Lasciano traccia negli episodi le parole degli amici d’infanzia, con cui ancora a Zocca (da pronunciare con la zeta dolce, dolcissima) il rocker si fa un giro a tressette al bar quando capita, dei collaboratori storici (tra cui Gaetano Curreri). Hanno scelto di apparire anche Laura e suo figlio Luca, la sua grande scommessa «perché alla fine degli anni Novanta ho scelto di farmi una famiglia. La cosa più rivoluzionaria che abbia mai fatto» confessa ridendo.

C'era una volta Albachiara

Le band, le liti, gli amori, la dipendenza, il carcere, i lutti, la rinascita. Vasco ha saputo cambiare restando fedele a sé stesso, a differenza di tanti altri che il tempo ha ripulito, imborghesito, intrappolato e poi restituito a forma di statuetta di cera. Lui no, perché Vasco ha sempre avuto qualcosa da dire, per davvero, e poca difficoltà a farlo. Un giorno si affaccia alla finestra, e vede una ragazzina che conosceva bene, scendere dalla corriera. Pulita, ordinata, con i libri sotto il braccio. Lui si siede alla scrivania, prende un foglio e tira giù “Albachiara” in pochi minuti. Così. Con la semplicità della voce che ti nasce da dentro e non sai neanche perché. Un inno, una canzone simbolo, un’epoca.

Per Vasco è semplice quello che per altri è impossibile. Ecco l’essenza del genio che cavalca il talento e lo supera in volata, come farebbe sulla strada a cavallo di una delle sue moto amatissime (e non a caso Valentino Rossi è uno dei pochi volti noti che appare nella serie). Tutto questo ha reso Vasco Rossi sopravvissuto, supervissuto sì, soprattutto immortale

Una vita spericolata

Più di quarant’anni di carriera, una vita, ma parlando di Vasco Rossi una vita spericolata, velocissima, in cui tutto girava e gira ancora, intorno alla musica, alla penna, alla chitarra. Parla con un candore spiazzante, con la tenerezza della meraviglia, quasi infantile, come se un fanciullo abitasse dentro all’uomo. Il fanciullo che il padre, camionista, un giorno si portò con sé in autostrada, il fanciullo che ne ha visto di gente perdersi, che si è fatto la galera, la via della paura tutta a piedi, che ha salito la collina della tristezza, della depressione, della malattia. 

Con quel fanciullo dentro al petto s’è innamorato, ha avuto figli, anche avventurosi, li ha amati tutti.

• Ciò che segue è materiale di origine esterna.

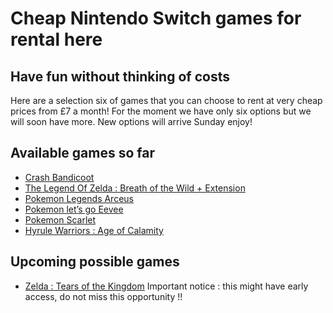 # Cheap Nintendo Switch games for rental here

## Have fun without thinking of costs 
Here are a selection six of games that you can choose to rent at very cheap prices from £7 a month! For the moment we have only six options but we will soon have more. New options will arrive Sunday enjoy!

## Available games so far
 * [Crash Bandicoot](Crash_Bandicoot.md)
 * [The Legend Of Zelda : Breath of the Wild + Extension](Zelda.md)
 * [Pokemon Legends Arceus](PokemonArceus.md)
 * [Pokemon let’s go Eevee](PokemonEevee.md)
 * [Pokemon Scarlet](PokemonScarlet.md)
 * [Hyrule Warriors : Age of Calamity](HyruleWarriors.md)
 
## Upcoming possible games
* [Zelda : Tears of the Kingdom](Zelda2.md) Important notice : this might have early access,
do not miss this opportunity !!
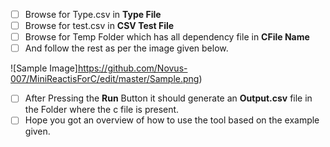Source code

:  - [ ] Browse for Type.csv in **Type File**
 - [ ] Browse for test.csv in **CSV Test File**
 - [ ] Browse for Temp Folder which has all dependency file in **CFile Name**
 - [ ] And follow the rest as per the image given below.
 
![Sample Image]https://github.com/Novus-007/MiniReactisForC/edit/master/Sample.png)

 - [ ] After Pressing the **Run** Button it should generate an **Output.csv** file in the Folder where the c file is present.
 - [ ]  Hope you got an overview of how to use the tool based on the example given.
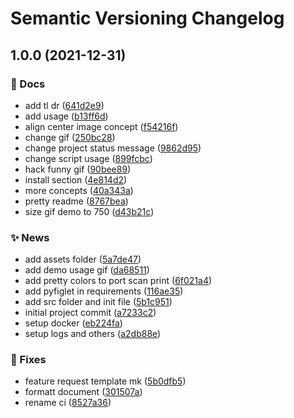 # Semantic Versioning Changelog

## 1.0.0 (2021-12-31)


### :memo: Docs

* add tl dr ([641d2e9](https://github.com/lpmatos/dummy-port-scanner/commit/641d2e988efec0cf9947a7c2c97039e04d10d2a0))
* add usage ([b13ff6d](https://github.com/lpmatos/dummy-port-scanner/commit/b13ff6da1f408ac8709b7884607f3ae8ebce4bdf))
* align center image concept ([f54216f](https://github.com/lpmatos/dummy-port-scanner/commit/f54216f71ec993380d10c88a07ef27c66cf69d6d))
* change gif ([250bc28](https://github.com/lpmatos/dummy-port-scanner/commit/250bc289f51d2431d4e6ad27ebf4820f20f936f0))
* change project status message ([9862d95](https://github.com/lpmatos/dummy-port-scanner/commit/9862d95134a2cb99bd451fb7abd73ee4412eee15))
* change script usage ([899fcbc](https://github.com/lpmatos/dummy-port-scanner/commit/899fcbc2e6551738f621731639dba6c5c8e516df))
* hack funny gif ([90bee89](https://github.com/lpmatos/dummy-port-scanner/commit/90bee89378de907b7ac2652b700de57ab1a34ce8))
* install section ([4e814d2](https://github.com/lpmatos/dummy-port-scanner/commit/4e814d24fdf233f3b8b28750a3e077ace5be7d0b))
* more concepts ([40a343a](https://github.com/lpmatos/dummy-port-scanner/commit/40a343a9479bcc757f95e1e400f4c59c9ce64025))
* pretty readme ([8767bea](https://github.com/lpmatos/dummy-port-scanner/commit/8767bea8f9eed8928079946295ffff6e5b18836c))
* size gif demo to 750 ([d43b21c](https://github.com/lpmatos/dummy-port-scanner/commit/d43b21cf859ca0f7958d999b2fb55998f01a4060))


### :sparkles: News

* add assets folder ([5a7de47](https://github.com/lpmatos/dummy-port-scanner/commit/5a7de47a382a4a8a477662269db366d1c317701b))
* add demo usage gif ([da68511](https://github.com/lpmatos/dummy-port-scanner/commit/da68511c230e8d1b1d475e930de413889ace910a))
* add pretty colors to port scan print ([6f021a4](https://github.com/lpmatos/dummy-port-scanner/commit/6f021a4a6ff107665250a919907d35c891b35a0d))
* add pyfiglet in requirements ([116ae35](https://github.com/lpmatos/dummy-port-scanner/commit/116ae350b3cbf912c725cd8ed58f986c73d99884))
* add src folder and init file ([5b1c951](https://github.com/lpmatos/dummy-port-scanner/commit/5b1c951d2233dde35adc9ed124acc5151a93fc86))
* initial project commit ([a7233c2](https://github.com/lpmatos/dummy-port-scanner/commit/a7233c20604335ec986730f90f27f61aa2feead8))
* setup docker ([eb224fa](https://github.com/lpmatos/dummy-port-scanner/commit/eb224fa3455f332a87338aa65deec3b57b9fd037))
* setup logs and others ([a2db88e](https://github.com/lpmatos/dummy-port-scanner/commit/a2db88e5f8753e07cc09160d15b8370855de0ee7))


### :bug: Fixes

* feature request template mk ([5b0dfb5](https://github.com/lpmatos/dummy-port-scanner/commit/5b0dfb525bd1da18f70d6974d531f46bb18c0521))
* formatt document ([301507a](https://github.com/lpmatos/dummy-port-scanner/commit/301507a00dd1669beecd0e1287e3d2750703f2f7))
* rename ci ([8527a36](https://github.com/lpmatos/dummy-port-scanner/commit/8527a365f1f5c1fc8bc2942c95338cc7c188392a))
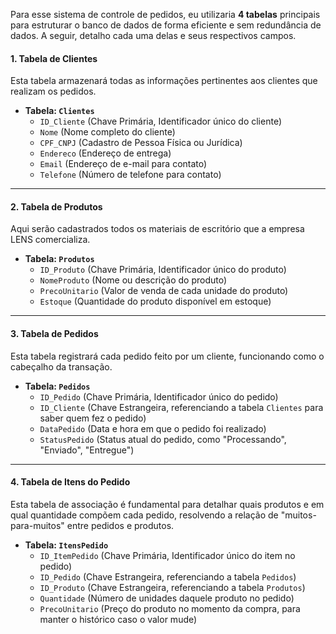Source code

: Para esse sistema de controle de pedidos, eu utilizaria **4 tabelas** principais para estruturar o banco de dados de forma eficiente e sem redundância de dados. A seguir, detalho cada uma delas e seus respectivos campos.

#### **1. Tabela de Clientes**

Esta tabela armazenará todas as informações pertinentes aos clientes que realizam os pedidos.

* **Tabela: `Clientes`**
    * `ID_Cliente` (Chave Primária, Identificador único do cliente)
    * `Nome` (Nome completo do cliente)
    * `CPF_CNPJ` (Cadastro de Pessoa Física ou Jurídica)
    * `Endereco` (Endereço de entrega)
    * `Email` (Endereço de e-mail para contato)
    * `Telefone` (Número de telefone para contato)

---

#### **2. Tabela de Produtos**

Aqui serão cadastrados todos os materiais de escritório que a empresa LENS comercializa.

* **Tabela: `Produtos`**
    * `ID_Produto` (Chave Primária, Identificador único do produto)
    * `NomeProduto` (Nome ou descrição do produto)
    * `PrecoUnitario` (Valor de venda de cada unidade do produto)
    * `Estoque` (Quantidade do produto disponível em estoque)

---

#### **3. Tabela de Pedidos**

Esta tabela registrará cada pedido feito por um cliente, funcionando como o cabeçalho da transação.

* **Tabela: `Pedidos`**
    * `ID_Pedido` (Chave Primária, Identificador único do pedido)
    * `ID_Cliente` (Chave Estrangeira, referenciando a tabela `Clientes` para saber quem fez o pedido)
    * `DataPedido` (Data e hora em que o pedido foi realizado)
    * `StatusPedido` (Status atual do pedido, como "Processando", "Enviado", "Entregue")

---

#### **4. Tabela de Itens do Pedido**

Esta tabela de associação é fundamental para detalhar quais produtos e em qual quantidade compõem cada pedido, resolvendo a relação de "muitos-para-muitos" entre pedidos e produtos.

* **Tabela: `ItensPedido`**
    * `ID_ItemPedido` (Chave Primária, Identificador único do item no pedido)
    * `ID_Pedido` (Chave Estrangeira, referenciando a tabela `Pedidos`)
    * `ID_Produto` (Chave Estrangeira, referenciando a tabela `Produtos`)
    * `Quantidade` (Número de unidades daquele produto no pedido)
    * `PrecoUnitario` (Preço do produto no momento da compra, para manter o histórico caso o valor mude)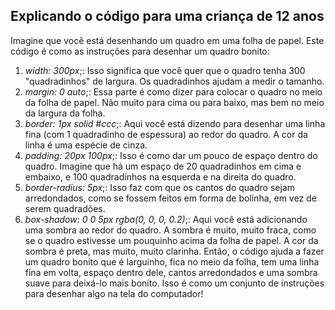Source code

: ## Explicando o código para uma criança de 12 anos
Imagine que você está desenhando um quadro em uma folha de papel. Este código é como as instruções para desenhar um quadro bonito:
1.	*width: 300px*;: Isso significa que você quer que o quadro tenha 300 "quadradinhos" de largura. Os quadradinhos ajudam a medir o tamanho.
2.	*margin: 0 auto*;: Essa parte é como dizer para colocar o quadro no meio da folha de papel. Não muito para cima ou para baixo, mas bem no meio da largura da folha.
3.	*border: 1px solid #ccc*;: Aqui você está dizendo para desenhar uma linha fina (com 1 quadradinho de espessura) ao redor do quadro. A cor da linha é uma espécie de cinza.
4.	*padding: 20px 100px*;: Isso é como dar um pouco de espaço dentro do quadro. Imagine que há um espaço de 20 quadradinhos em cima e embaixo, e 100 quadradinhos na esquerda e na direita do quadro.
5.	*border-radius: 5px*;: Isso faz com que os cantos do quadro sejam arredondados, como se fossem feitos em forma de bolinha, em vez de serem quadradões.
6.	*box-shadow: 0 0 5px rgba(0, 0, 0, 0.2)*;: Aqui você está adicionando uma sombra ao redor do quadro. A sombra é muito, muito fraca, como se o quadro estivesse um pouquinho acima da folha de papel. A cor da sombra é preta, mas muito, muito clarinha.
Então, o código ajuda a fazer um quadro bonito que é larguinho, fica no meio da folha, tem uma linha fina em volta, espaço dentro dele, cantos arredondados e uma sombra suave para deixá-lo mais bonito. Isso é como um conjunto de instruções para desenhar algo na tela do computador!

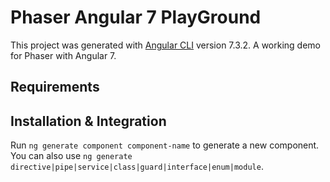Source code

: # Phaser Angular 7 PlayGround

This project was generated with [Angular CLI](https://github.com/angular/angular-cli) version 7.3.2.
A working demo for Phaser with Angular 7.

## Requirements



## Installation & Integration

Run `ng generate component component-name` to generate a new component. You can also use `ng generate directive|pipe|service|class|guard|interface|enum|module`.
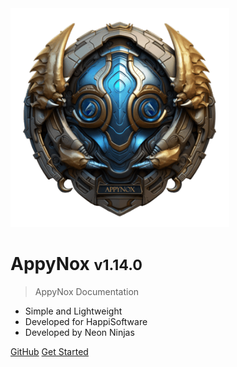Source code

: <img src="_media/icon.png" alt="AppyNox Logo" width="350" height="350">

<h1>AppyNox <small>v1.14.0</small></h1>

> AppyNox Documentation

- Simple and Lightweight
- Developed for HappiSoftware
- Developed by Neon Ninjas

[GitHub](https://github.com/HappiSoftware/AppyNox)
[Get Started](#Introduction)
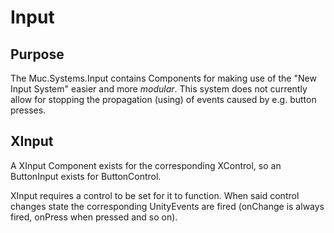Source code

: # Input

## Purpose

The Muc.Systems.Input contains Components for making use of the "New Input System" easier and more *modular*. This system does not currently allow for stopping the propagation (using) of events caused by e.g. button presses.

## XInput

A XInput Component exists for the corresponding XControl, so an ButtonInput exists for ButtonControl.

XInput requires a control to be set for it to function. When said control changes state the corresponding UnityEvents are fired (onChange is always fired, onPress when pressed and so on).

Ha amato le sue donne, le ha raccontate con una dolcezza struggente carezzandole nell'intimo. E intanto che camminava in equilibrio sopra la follia, lui continuava a fare quello che doveva fare. Ogni volta, ogni volta. Musica. Rock. Vasco sgrana gli occhi, sembra dire guarda cosa ho fatto, cosa sono riuscito a fare. Allarga le braccia. Quasi parte quella canzone, la tua canzone, quella che sembra abbia scritto per te. Sei allo stadio, al buio, con le luci sul palco e l’onda intona “Liberi liberi siamo noi, però liberi da che cosa… chissà cos’è”. Cos'è? Forse si chiama vivere e sorridere dei guai.